> [Records provided]
------------------------------------------------------------------------

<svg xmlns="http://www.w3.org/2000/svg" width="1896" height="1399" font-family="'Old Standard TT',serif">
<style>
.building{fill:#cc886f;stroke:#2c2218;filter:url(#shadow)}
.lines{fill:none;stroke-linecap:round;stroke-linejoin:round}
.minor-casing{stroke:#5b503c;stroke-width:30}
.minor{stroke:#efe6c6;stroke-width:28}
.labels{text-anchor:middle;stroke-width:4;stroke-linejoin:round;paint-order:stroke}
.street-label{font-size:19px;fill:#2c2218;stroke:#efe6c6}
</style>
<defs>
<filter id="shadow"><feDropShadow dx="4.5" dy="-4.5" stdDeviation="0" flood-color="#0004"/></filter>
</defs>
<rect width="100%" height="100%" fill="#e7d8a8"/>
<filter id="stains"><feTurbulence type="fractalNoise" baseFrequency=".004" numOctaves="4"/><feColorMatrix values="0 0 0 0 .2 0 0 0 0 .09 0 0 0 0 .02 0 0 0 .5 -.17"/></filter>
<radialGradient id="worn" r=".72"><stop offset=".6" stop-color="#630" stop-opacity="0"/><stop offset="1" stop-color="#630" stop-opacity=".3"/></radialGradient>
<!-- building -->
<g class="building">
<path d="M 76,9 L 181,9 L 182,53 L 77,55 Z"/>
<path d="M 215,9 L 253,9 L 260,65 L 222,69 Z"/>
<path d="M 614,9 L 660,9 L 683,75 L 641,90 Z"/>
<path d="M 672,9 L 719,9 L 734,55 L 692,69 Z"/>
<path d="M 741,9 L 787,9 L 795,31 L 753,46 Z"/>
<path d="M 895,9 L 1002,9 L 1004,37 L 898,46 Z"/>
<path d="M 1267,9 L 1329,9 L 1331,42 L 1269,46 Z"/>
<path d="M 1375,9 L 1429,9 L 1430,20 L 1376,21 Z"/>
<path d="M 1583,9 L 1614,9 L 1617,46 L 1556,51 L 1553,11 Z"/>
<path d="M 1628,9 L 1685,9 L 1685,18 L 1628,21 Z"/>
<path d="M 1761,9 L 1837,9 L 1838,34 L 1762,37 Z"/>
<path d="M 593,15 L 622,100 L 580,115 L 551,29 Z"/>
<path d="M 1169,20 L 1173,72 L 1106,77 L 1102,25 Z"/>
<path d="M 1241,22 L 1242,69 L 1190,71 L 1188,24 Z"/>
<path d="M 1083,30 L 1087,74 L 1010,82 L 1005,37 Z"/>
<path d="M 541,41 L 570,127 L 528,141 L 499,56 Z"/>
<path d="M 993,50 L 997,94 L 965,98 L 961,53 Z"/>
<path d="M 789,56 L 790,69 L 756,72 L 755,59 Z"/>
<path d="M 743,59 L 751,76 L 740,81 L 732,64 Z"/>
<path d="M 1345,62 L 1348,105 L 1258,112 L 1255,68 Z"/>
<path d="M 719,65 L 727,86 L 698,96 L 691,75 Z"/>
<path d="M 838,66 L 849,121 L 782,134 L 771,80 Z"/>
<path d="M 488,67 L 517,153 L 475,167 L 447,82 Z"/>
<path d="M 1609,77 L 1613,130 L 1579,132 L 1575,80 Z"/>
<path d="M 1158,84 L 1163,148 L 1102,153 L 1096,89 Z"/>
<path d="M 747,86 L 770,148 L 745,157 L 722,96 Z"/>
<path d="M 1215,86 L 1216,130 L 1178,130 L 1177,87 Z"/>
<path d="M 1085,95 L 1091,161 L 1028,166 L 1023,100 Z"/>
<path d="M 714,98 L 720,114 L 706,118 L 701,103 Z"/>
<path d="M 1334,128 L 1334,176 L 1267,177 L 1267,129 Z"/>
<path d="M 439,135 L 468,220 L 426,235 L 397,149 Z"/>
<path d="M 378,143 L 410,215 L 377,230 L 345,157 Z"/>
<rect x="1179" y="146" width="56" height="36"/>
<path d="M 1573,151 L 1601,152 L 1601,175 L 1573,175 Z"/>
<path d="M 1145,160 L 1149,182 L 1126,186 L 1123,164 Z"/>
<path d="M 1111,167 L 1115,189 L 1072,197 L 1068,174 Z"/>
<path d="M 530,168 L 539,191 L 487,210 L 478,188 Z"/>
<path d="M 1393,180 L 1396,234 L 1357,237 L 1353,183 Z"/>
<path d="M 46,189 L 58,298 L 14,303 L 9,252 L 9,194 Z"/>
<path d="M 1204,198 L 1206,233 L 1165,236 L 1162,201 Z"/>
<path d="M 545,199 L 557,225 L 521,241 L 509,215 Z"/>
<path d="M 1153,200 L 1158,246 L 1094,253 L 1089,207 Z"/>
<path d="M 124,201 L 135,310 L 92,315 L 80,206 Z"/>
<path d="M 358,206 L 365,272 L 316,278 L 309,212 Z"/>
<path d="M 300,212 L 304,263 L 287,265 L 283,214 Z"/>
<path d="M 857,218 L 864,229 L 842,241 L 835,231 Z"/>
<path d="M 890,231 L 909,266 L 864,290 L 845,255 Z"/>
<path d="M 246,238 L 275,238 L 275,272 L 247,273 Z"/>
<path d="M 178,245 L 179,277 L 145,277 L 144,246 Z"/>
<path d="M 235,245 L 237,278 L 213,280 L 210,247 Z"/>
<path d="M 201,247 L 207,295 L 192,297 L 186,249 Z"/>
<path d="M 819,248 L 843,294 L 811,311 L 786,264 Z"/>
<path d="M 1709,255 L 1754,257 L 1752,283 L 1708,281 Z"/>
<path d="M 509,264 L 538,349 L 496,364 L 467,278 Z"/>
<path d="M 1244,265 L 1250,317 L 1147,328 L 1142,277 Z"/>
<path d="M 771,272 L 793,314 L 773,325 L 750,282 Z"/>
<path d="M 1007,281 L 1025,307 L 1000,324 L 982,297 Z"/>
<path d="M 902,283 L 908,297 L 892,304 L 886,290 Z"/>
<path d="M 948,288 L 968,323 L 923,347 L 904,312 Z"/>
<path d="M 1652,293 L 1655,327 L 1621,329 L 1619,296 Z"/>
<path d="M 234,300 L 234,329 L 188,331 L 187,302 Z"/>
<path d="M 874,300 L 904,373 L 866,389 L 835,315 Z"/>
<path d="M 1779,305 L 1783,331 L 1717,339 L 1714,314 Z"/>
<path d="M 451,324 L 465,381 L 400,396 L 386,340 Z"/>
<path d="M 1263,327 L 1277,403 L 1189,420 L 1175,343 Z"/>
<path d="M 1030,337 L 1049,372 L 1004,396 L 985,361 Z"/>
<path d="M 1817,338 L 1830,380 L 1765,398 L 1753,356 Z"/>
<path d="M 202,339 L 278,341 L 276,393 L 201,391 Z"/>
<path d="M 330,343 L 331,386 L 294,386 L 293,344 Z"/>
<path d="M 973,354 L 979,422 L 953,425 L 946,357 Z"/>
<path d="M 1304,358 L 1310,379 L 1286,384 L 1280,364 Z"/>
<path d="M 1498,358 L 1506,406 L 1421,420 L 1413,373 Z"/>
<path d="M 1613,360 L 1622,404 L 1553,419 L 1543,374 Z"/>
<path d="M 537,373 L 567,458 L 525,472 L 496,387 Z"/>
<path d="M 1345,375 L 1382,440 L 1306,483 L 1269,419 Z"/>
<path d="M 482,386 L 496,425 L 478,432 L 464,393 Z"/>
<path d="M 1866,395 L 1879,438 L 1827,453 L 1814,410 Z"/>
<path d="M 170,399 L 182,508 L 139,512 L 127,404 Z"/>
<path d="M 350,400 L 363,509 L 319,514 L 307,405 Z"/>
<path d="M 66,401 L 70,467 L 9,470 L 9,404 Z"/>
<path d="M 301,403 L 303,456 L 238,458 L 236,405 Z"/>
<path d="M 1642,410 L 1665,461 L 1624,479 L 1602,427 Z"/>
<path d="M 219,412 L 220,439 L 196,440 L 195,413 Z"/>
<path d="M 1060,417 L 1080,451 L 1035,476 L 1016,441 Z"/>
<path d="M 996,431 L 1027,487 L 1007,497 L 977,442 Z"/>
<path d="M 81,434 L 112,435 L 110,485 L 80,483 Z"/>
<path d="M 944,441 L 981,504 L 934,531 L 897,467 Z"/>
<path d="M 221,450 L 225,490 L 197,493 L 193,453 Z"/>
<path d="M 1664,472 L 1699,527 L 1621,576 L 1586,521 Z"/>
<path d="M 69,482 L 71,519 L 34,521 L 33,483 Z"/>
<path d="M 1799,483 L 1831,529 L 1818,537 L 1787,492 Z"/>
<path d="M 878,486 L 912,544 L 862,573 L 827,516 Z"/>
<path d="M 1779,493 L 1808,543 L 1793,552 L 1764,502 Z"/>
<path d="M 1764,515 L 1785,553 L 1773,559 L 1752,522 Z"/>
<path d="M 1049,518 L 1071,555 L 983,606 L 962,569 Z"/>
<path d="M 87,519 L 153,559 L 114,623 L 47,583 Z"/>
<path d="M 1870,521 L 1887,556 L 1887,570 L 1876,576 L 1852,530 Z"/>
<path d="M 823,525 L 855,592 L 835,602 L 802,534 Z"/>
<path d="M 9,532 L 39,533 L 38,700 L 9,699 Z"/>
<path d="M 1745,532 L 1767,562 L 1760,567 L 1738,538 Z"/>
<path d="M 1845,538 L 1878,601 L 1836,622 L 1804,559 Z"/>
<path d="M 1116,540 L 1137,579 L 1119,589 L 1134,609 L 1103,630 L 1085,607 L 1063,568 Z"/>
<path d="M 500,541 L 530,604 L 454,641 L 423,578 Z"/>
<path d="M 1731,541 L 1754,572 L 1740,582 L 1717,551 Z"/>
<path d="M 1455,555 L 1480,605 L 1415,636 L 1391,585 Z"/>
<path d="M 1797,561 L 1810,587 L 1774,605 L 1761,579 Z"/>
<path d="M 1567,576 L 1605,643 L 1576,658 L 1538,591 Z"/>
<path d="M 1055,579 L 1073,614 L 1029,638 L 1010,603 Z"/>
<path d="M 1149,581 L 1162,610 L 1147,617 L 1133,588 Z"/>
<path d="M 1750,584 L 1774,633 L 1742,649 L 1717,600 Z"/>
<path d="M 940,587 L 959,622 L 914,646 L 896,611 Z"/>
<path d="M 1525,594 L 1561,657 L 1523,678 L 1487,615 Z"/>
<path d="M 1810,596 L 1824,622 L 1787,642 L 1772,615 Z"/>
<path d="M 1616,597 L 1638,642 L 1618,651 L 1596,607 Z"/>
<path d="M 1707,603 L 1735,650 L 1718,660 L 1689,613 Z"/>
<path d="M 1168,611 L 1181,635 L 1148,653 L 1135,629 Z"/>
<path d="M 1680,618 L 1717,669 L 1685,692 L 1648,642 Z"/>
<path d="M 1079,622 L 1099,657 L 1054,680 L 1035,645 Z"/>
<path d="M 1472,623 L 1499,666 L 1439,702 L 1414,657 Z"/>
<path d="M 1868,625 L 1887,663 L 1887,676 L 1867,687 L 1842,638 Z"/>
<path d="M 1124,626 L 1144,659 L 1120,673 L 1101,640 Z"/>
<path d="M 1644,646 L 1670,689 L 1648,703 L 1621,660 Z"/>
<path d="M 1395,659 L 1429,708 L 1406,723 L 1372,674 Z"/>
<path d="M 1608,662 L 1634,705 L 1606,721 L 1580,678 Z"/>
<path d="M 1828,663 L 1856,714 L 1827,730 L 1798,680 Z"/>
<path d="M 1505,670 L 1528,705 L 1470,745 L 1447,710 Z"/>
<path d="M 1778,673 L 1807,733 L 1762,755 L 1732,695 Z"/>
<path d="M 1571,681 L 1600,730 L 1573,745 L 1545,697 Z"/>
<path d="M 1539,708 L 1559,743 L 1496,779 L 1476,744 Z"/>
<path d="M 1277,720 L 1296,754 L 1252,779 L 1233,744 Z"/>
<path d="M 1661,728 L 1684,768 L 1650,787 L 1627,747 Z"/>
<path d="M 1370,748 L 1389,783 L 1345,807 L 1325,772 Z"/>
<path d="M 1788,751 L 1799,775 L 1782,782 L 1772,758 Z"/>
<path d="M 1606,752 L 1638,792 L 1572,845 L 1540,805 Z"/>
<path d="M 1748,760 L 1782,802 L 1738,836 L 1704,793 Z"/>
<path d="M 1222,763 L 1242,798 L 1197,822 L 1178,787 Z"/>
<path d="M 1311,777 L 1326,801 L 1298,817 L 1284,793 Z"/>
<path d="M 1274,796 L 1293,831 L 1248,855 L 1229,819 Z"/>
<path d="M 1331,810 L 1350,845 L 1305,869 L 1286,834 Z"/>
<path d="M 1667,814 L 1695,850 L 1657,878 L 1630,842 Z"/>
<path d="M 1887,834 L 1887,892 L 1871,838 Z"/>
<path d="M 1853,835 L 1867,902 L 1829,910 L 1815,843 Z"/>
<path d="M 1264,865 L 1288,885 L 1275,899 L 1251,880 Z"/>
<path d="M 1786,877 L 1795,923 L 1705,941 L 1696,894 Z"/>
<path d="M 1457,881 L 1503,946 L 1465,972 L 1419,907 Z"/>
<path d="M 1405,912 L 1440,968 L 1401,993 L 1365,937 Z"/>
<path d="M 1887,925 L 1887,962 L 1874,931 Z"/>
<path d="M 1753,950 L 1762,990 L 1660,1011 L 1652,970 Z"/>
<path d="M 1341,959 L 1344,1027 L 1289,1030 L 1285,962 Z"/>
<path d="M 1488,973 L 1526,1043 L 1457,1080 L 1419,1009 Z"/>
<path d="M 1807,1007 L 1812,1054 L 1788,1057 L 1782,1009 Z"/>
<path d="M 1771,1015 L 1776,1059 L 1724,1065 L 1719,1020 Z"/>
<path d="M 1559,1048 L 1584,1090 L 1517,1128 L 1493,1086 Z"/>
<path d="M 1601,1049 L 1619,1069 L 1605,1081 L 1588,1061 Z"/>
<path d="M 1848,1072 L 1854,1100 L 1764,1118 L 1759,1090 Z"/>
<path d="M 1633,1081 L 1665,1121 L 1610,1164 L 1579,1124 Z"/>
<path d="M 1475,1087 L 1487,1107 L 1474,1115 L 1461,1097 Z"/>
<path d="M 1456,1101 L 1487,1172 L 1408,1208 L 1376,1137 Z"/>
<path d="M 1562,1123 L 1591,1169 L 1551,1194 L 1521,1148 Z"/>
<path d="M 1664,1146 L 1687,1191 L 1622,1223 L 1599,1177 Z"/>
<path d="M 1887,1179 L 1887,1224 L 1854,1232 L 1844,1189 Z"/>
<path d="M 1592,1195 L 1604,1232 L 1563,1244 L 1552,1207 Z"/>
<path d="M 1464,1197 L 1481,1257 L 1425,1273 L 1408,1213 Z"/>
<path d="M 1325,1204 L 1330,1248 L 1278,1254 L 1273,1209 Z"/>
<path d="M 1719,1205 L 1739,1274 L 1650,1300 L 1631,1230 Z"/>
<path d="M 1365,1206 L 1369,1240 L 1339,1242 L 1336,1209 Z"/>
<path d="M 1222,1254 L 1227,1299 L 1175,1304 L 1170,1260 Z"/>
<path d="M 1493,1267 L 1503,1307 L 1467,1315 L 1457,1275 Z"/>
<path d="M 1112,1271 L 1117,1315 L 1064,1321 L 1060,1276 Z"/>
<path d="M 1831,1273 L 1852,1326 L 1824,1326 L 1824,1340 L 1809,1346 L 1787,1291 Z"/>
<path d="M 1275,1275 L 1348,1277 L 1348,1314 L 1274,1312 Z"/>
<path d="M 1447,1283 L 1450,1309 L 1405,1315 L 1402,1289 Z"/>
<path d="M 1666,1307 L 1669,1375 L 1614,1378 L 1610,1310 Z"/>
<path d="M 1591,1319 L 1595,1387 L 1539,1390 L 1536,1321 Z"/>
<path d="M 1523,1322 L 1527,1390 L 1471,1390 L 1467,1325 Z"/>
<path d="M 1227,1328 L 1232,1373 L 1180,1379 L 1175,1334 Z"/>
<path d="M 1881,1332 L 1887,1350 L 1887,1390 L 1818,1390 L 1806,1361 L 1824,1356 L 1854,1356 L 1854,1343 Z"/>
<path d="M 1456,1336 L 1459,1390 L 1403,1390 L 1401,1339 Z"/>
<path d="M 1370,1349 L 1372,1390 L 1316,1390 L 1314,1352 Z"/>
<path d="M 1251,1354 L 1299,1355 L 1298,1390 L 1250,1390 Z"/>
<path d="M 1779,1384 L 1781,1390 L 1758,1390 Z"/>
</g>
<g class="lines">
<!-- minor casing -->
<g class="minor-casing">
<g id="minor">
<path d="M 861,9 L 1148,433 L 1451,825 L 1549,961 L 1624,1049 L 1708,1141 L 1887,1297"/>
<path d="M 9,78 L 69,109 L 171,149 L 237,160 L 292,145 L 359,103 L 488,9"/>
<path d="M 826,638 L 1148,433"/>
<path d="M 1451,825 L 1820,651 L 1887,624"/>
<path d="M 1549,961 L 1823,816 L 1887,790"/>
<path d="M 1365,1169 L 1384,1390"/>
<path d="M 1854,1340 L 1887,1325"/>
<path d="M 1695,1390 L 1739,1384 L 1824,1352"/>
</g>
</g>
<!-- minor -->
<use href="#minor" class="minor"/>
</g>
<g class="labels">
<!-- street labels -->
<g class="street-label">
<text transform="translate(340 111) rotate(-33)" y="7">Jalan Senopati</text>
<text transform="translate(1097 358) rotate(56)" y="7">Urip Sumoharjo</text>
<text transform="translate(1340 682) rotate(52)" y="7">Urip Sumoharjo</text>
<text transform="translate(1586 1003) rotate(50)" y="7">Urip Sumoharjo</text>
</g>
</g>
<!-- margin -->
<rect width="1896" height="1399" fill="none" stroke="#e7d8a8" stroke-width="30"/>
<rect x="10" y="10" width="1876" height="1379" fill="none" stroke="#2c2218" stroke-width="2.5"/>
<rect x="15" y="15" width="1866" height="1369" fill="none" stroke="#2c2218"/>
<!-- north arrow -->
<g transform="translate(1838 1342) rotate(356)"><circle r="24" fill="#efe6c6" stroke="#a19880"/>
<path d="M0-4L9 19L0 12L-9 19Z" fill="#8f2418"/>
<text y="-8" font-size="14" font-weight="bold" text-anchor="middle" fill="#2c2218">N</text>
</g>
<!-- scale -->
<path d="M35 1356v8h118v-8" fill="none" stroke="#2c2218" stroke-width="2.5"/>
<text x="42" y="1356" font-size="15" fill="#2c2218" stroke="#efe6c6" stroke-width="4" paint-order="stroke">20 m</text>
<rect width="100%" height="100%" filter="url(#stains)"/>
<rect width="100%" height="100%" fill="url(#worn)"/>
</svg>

------------------------------------------------------------------------

> [Problem requirements] Count every line in the listing above where the string "lines" occurs, and report the count and nothing more.

> [Problem solution] 2